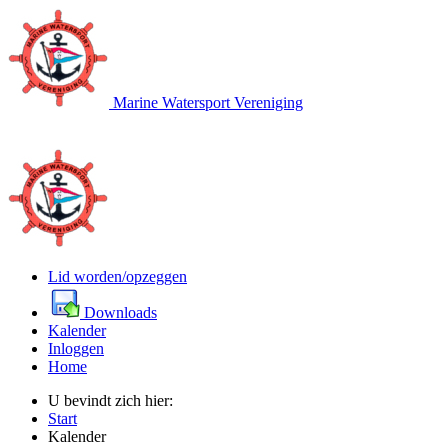
Marine Watersport Vereniging
Lid worden/opzeggen
Downloads
Kalender
Inloggen
Home
U bevindt zich hier:
Start
Kalender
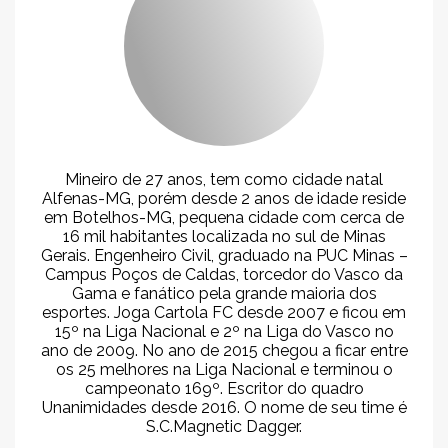
Mineiro de 27 anos, tem como cidade natal
Alfenas-MG, porém desde 2 anos de idade reside
em Botelhos-MG, pequena cidade com cerca de
16 mil habitantes localizada no sul de Minas
Gerais. Engenheiro Civil, graduado na PUC Minas –
Campus Poços de Caldas, torcedor do Vasco da
Gama e fanático pela grande maioria dos
esportes. Joga Cartola FC desde 2007 e ficou em
15º na Liga Nacional e 2º na Liga do Vasco no
ano de 2009. No ano de 2015 chegou a ficar entre
os 25 melhores na Liga Nacional e terminou o
campeonato 169º. Escritor do quadro
Unanimidades desde 2016. O nome de seu time é
S.C.Magnetic Dagger.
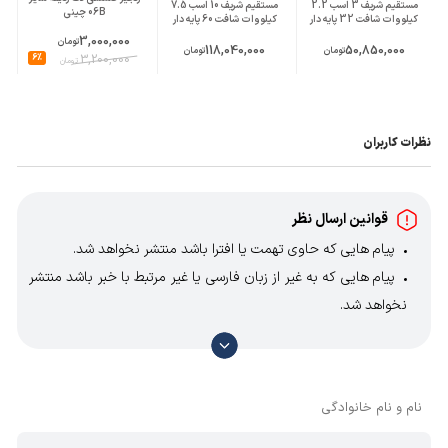
مستقیم شریف 3 اسب 2.2
مستقیم شریف 10 اسب 7.5
06B چینی
کیلووات شافت 32 پایه دار
کیلووات شافت 60 پایه دار
3,000,000
تومان
118,040,000
50,850,000
تومان
تومان
6%
3,200,000
تومان
نظرات کاربران
قوانین ارسال نظر
پیام هایی که حاوی تهمت یا افترا باشد منتشر نخواهد شد.
پیام هایی که به غیر از زبان فارسی یا غیر مرتبط با خبر باشد منتشر
نخواهد شد.
با توجه به آن که امکان موافقت یا مخالفت با محتوای نظرات
وجود دارد، معمولا نظراتی که محتوای مشابه دارند، انتشار نمی‌یابند
بنابراین توصیه می‌شود از مثبت و منفی استفاده کنید.
نام و نام خانوادگی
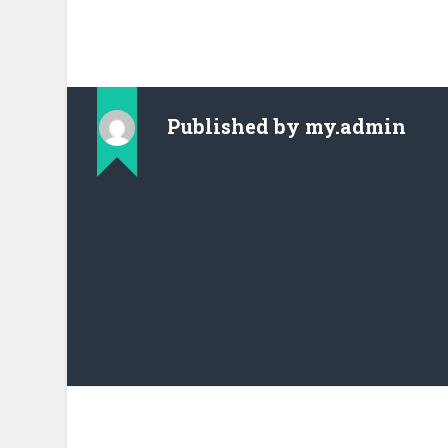
Published by
my.admin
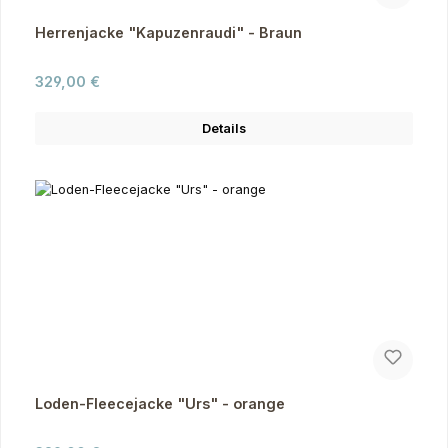
Herrenjacke "Kapuzenraudi" - Braun
Regulärer Preis:
329,00 €
Details
Loden-Fleecejacke "Urs" - orange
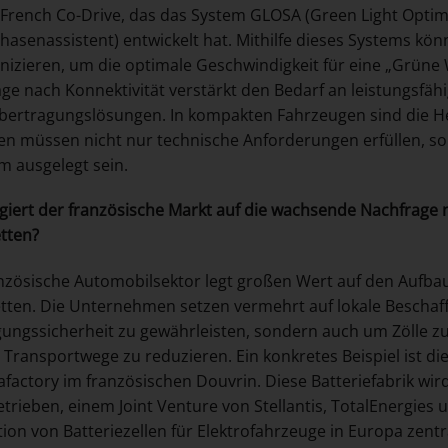
 French Co-Drive, das das System GLOSA (Green Light Optim
asenassistent) entwickelt hat. Mithilfe dieses Systems k
zieren, um die optimale Geschwindigkeit für eine „Grüne
ge nach Konnektivität verstärkt den Bedarf an leistungsfähi
ertragungslösungen. In kompakten Fahrzeugen sind die H
n müssen nicht nur technische Anforderungen erfüllen, s
 ausgelegt sein.
giert der französische Markt auf die wachsende Nachfrage
etten?
nzösische Automobilsektor legt großen Wert auf den Aufba
etten. Die Unternehmen setzen vermehrt auf lokale Beschaff
ungssicherheit zu gewährleisten, sondern auch um Zölle 
 Transportwege zu reduzieren. Ein konkretes Beispiel ist di
afactory im französischen Douvrin. Diese Batteriefabrik wi
etrieben, einem Joint Venture von Stellantis, TotalEnergies 
ion von Batteriezellen für Elektrofahrzeuge in Europa zentr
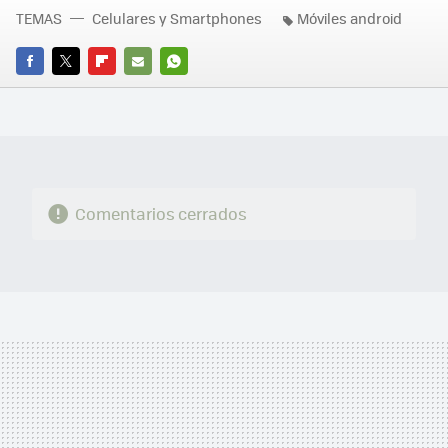
TEMAS
Celulares y Smartphones
Móviles android
FACEBOOK
TWITTER
FLIPBOARD
E-
WHATSAPP
MAIL
Comentarios cerrados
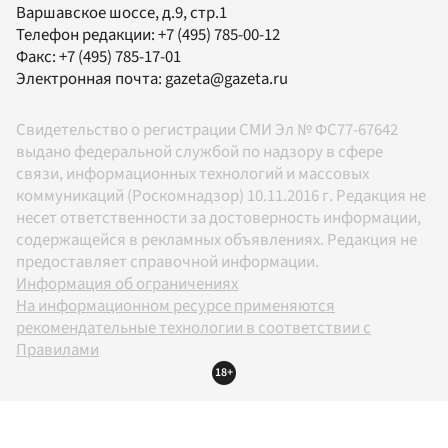
Варшавское шоссе, д.9, стр.1
Телефон редакции:
+7 (495) 785-00-12
Факс:
+7 (495) 785-17-01
Электронная почта:
gazeta@gazeta.ru
Свидетельство о регистрации СМИ Эл № ФС77-67642
выдано федеральной службой по надзору в сфере
связи, информационных технологий и массовых
коммуникаций (Роскомнадзор) 10.11.2016 г. Редакция не
несет ответственности за достоверность информации,
содержащейся в рекламных объявлениях. Редакция не
предоставляет справочной информации.
Информация об ограничениях
На информационном ресурсе применяются
рекомендательные технологии в соответствии с
Правилами
18+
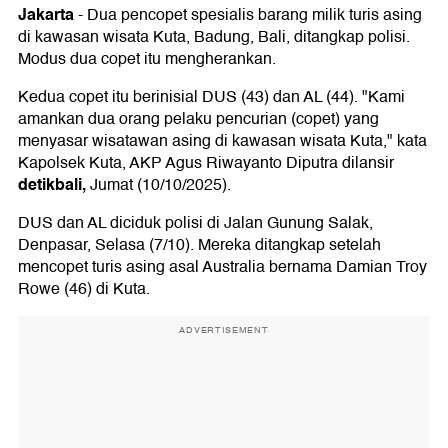
Jakarta
-
Dua pencopet spesialis barang milik turis asing
di kawasan wisata Kuta, Badung, Bali, ditangkap polisi.
Modus dua copet itu mengherankan.
Kedua copet itu berinisial DUS (43) dan AL (44). "Kami
amankan dua orang pelaku pencurian (copet) yang
menyasar wisatawan asing di kawasan wisata Kuta," kata
Kapolsek Kuta, AKP Agus Riwayanto Diputra dilansir
detikbali,
Jumat (10/10/2025).
DUS dan AL diciduk polisi di Jalan Gunung Salak,
Denpasar, Selasa (7/10). Mereka ditangkap setelah
mencopet turis asing asal Australia bernama Damian Troy
Rowe (46) di Kuta.
ADVERTISEMENT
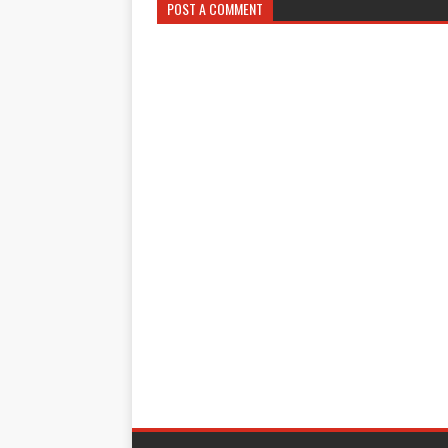
POST A COMMENT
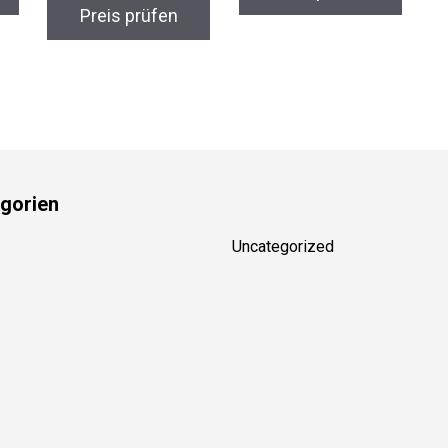
Preis prüfen
gorien
Uncategorized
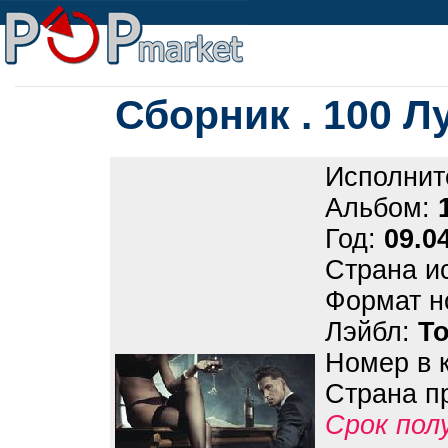
Сборник . 100 
Исполнит
Альбом:
Год:
09.0
Страна и
Формат н
Лэйбл:
Т
Номер в 
Страна п
Срок пол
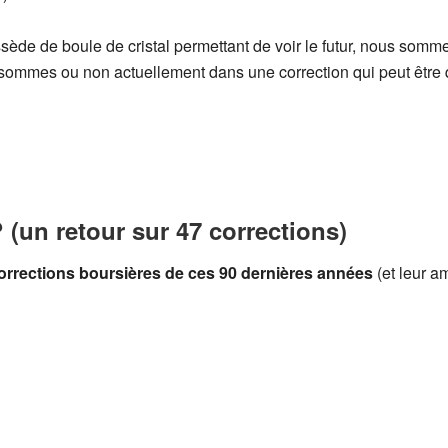
 de boule de cristal permettant de voir le futur, nous sommes
 sommes ou non actuellement dans une correction qui peut être q
 (un retour sur 47 corrections)
orrections boursières de ces 90 dernières années
(et leur am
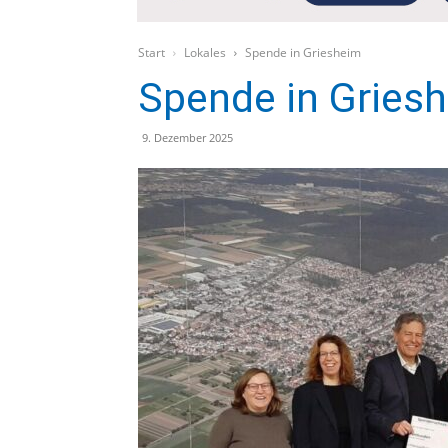
Start
Lokales
Spende in Griesheim
Spende in Gries
9. Dezember 2025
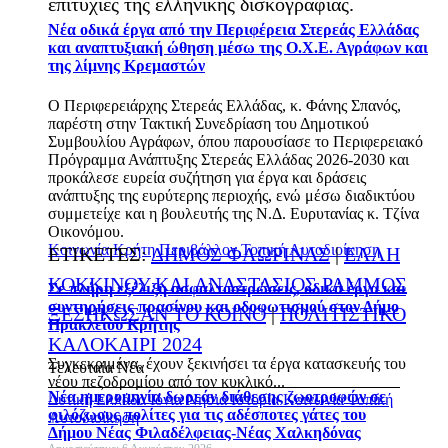
επιτυχίες της ελληνικής δισκογραφίας.
Νέα οδικά έργα από την Περιφέρεια Στερεάς Ελλάδας
και αναπτυξιακή ώθηση μέσω της Ο.Χ.Ε. Αγράφων και
της λίμνης Κρεμαστών
Ο Περιφερειάρχης Στερεάς Ελλάδας, κ. Φάνης Σπανός,
παρέστη στην Τακτική Συνεδρίαση του Δημοτικού
Συμβουλίου Αγράφων, όπου παρουσίασε το Περιφερειακό
Πρόγραμμα Ανάπτυξης Στερεάς Ελλάδας 2026-2030 και
προκάλεσε ευρεία συζήτηση για έργα και δράσεις
ανάπτυξης της ευρύτερης περιοχής, ενώ μέσω διαδικτύου
συμμετείχε και η βουλευτής της Ν.Δ. Ευρυτανίας κ. Τζίνα
Οικονόμου.
Κοινωνία
Κρήτη
Περιβάλλον
Τοπική Αυτοδιοίκηση
ΕΤΙΚΕΤΕΣ:
ΔΗΜΟΣ ΦΛΩΡΙΝΑΣ
|
ΕΛΛΗ
ΚΟΚΚΙΝΟΥ ΚΑΙ ΑΝΑΣΤΑΣΙΟΣ ΡΑΜΜΟΣ
Σε πλήρη εξέλιξη ασφαλτοστρώσεις, οδικά έργα και
συντηρήσεις πρασίνου και οδοφωτισμού στον Δήμο
ΞΕΣΗΚΩΣΑΝ ΤΟ ΚΟΙΝΟ
|
ΠΟΛΙΤΙΣΤΙΚΟ
Ηρακλείου Κρήτης
ΚΑΛΟΚΑΙΡΙ 2024
Συγκεκριμένα, έχουν ξεκινήσει τα έργα κατασκευής του
Τελευταία Νέα
νέου πεζοδρομίου από τον κυκλικό...
Νέα ημερομηνία δωρεάν διάθεσης ζωοτροφών σε
Δυτική Ελλάδα
Ιόνια Νησιά
Ιστορία
Κοινωνία
Τοπική
φιλόζωους πολίτες για τις αδέσποτες γάτες του
Αυτοδιοίκηση
Δήμου Νέας Φιλαδέλφειας-Νέας Χαλκηδόνας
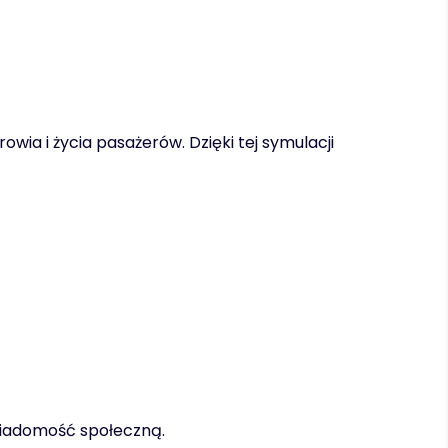
ia i życia pasażerów. Dzięki tej symulacji
wiadomość społeczną.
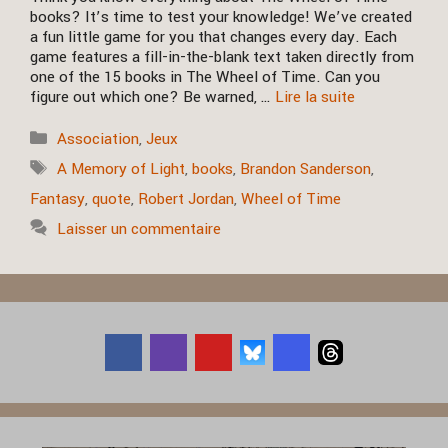
books? It’s time to test your knowledge! We’ve created
a fun little game for you that changes every day. Each
game features a fill-in-the-blank text taken directly from
one of the 15 books in The Wheel of Time. Can you
figure out which one? Be warned, …
Lire la suite
Catégories
Association
,
Jeux
Étiquettes
A Memory of Light
,
books
,
Brandon Sanderson
,
Fantasy
,
quote
,
Robert Jordan
,
Wheel of Time
Laisser un commentaire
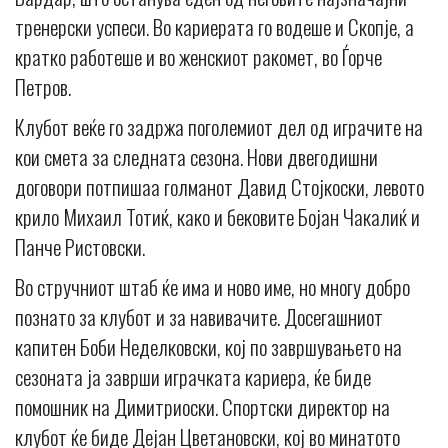
тренерски успеси. Во кариерата го водеше и Скопје, а
кратко работеше и во женскиот ракомет, во Ѓорче
Петров.
Клубот веќе го задржа поголемиот дел од играчите на
кои смета за следната сезона. Нови двегодишни
договори потпишаа голманот Давид Стојкоски, левото
крило Михаил Тотиќ, како и бековите Бојан Чакалиќ и
Панче Ристовски.
Во стручниот штаб ќе има и ново име, но многу добро
познато за клубот и за навивачите. Досегашниот
капитен Боби Неделковски, кој по завршувањето на
сезоната ја заврши играчката кариера, ќе биде
помошник на Димитриоски. Спортски директор на
клубот ќе биде Дејан Цветановски, кој во минатото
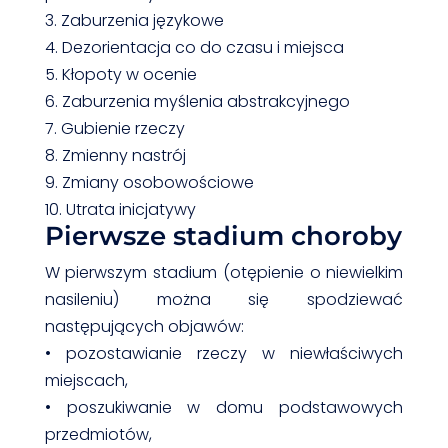
3. Zaburzenia językowe
4. Dezorientacja co do czasu i miejsca
5. Kłopoty w ocenie
6. Zaburzenia myślenia abstrakcyjnego
7. Gubienie rzeczy
8. Zmienny nastrój
9. Zmiany osobowościowe
10. Utrata inicjatywy
Pierwsze stadium choroby
W pierwszym stadium (otępienie o niewielkim
nasileniu) można się spodziewać
następujących objawów:
• pozostawianie rzeczy w niewłaściwych
miejscach,
• poszukiwanie w domu podstawowych
przedmiotów,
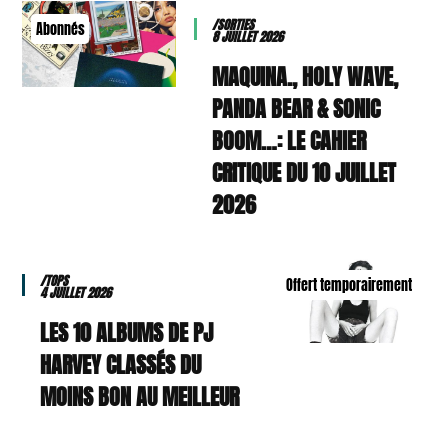
/SORTIES
Abonnés
8 JUILLET 2026
MAQUINA., HOLY WAVE,
PANDA BEAR & SONIC
BOOM…: LE CAHIER
CRITIQUE DU 10 JUILLET
2026
/TOPS
Offert temporairement
4 JUILLET 2026
LES 10 ALBUMS DE PJ
HARVEY CLASSÉS DU
MOINS BON AU MEILLEUR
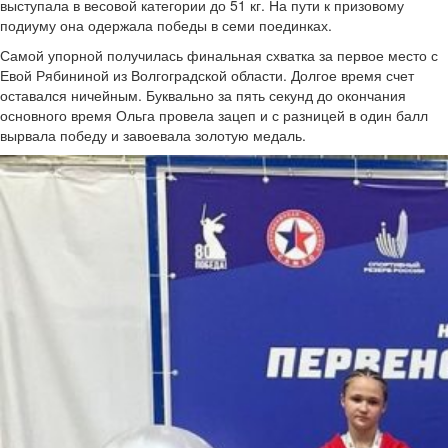
выступала в весовой категории до 51 кг. На пути к призовому
подиуму она одержала победы в семи поединках.
Самой упорной получилась финальная схватка за первое место с
Евой Рябининой из Волгоградской области. Долгое время счет
оставался ничейным. Буквально за пять секунд до окончания
основного время Ольга провела зацеп и с разницей в один балл
вырвала победу и завоевала золотую медаль.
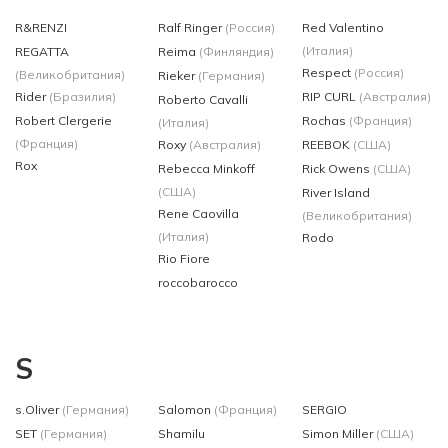
R&RENZI
Ralf Ringer
(Россия)
Red Valentino
(Италия)
REGATTA
Reima
(Финляндия)
Respect
(Россия)
(Великобритания)
Rieker
(Германия)
Rider
(Бразилия)
RIP CURL
(Австралия)
Roberto Cavalli
Robert Clergerie
Rochas
(Франция)
(Италия)
(Франция)
Roxy
(Австралия)
REEBOK
(США)
Rox
Rebecca Minkoff
Rick Owens
(США)
(США)
River Island
Rene Caovilla
(Великобритания)
(Италия)
Rodo
Rio Fiorе
roccobarocco
S
s.Oliver
(Германия)
Salomon
(Франция)
SERGIO
SET
(Германия)
Shamilu
Simon Miller
(США)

*-*-*

Each line from the top of the material through the line containing "S.C.Magnetic Dagger." should be reproduced exactly; please drop any images.

Marine Watersport Vereniging
Lid worden/opzeggen
Downloads
Kalender
Inloggen
Home
U bevindt zich hier:
Start
Kalender
Mineiro de 27 anos, tem como cidade natal
Alfenas-MG, porém desde 2 anos de idade reside
em Botelhos-MG, pequena cidade com cerca de
16 mil habitantes localizada no sul de Minas
Gerais. Engenheiro Civil, graduado na PUC Minas –
Campus Poços de Caldas, torcedor do Vasco da
Gama e fanático pela grande maioria dos
esportes. Joga Cartola FC desde 2007 e ficou em
15º na Liga Nacional e 2º na Liga do Vasco no
ano de 2009. No ano de 2015 chegou a ficar entre
os 25 melhores na Liga Nacional e terminou o
campeonato 169º. Escritor do quadro
Unanimidades desde 2016. O nome de seu time é
S.C.Magnetic Dagger.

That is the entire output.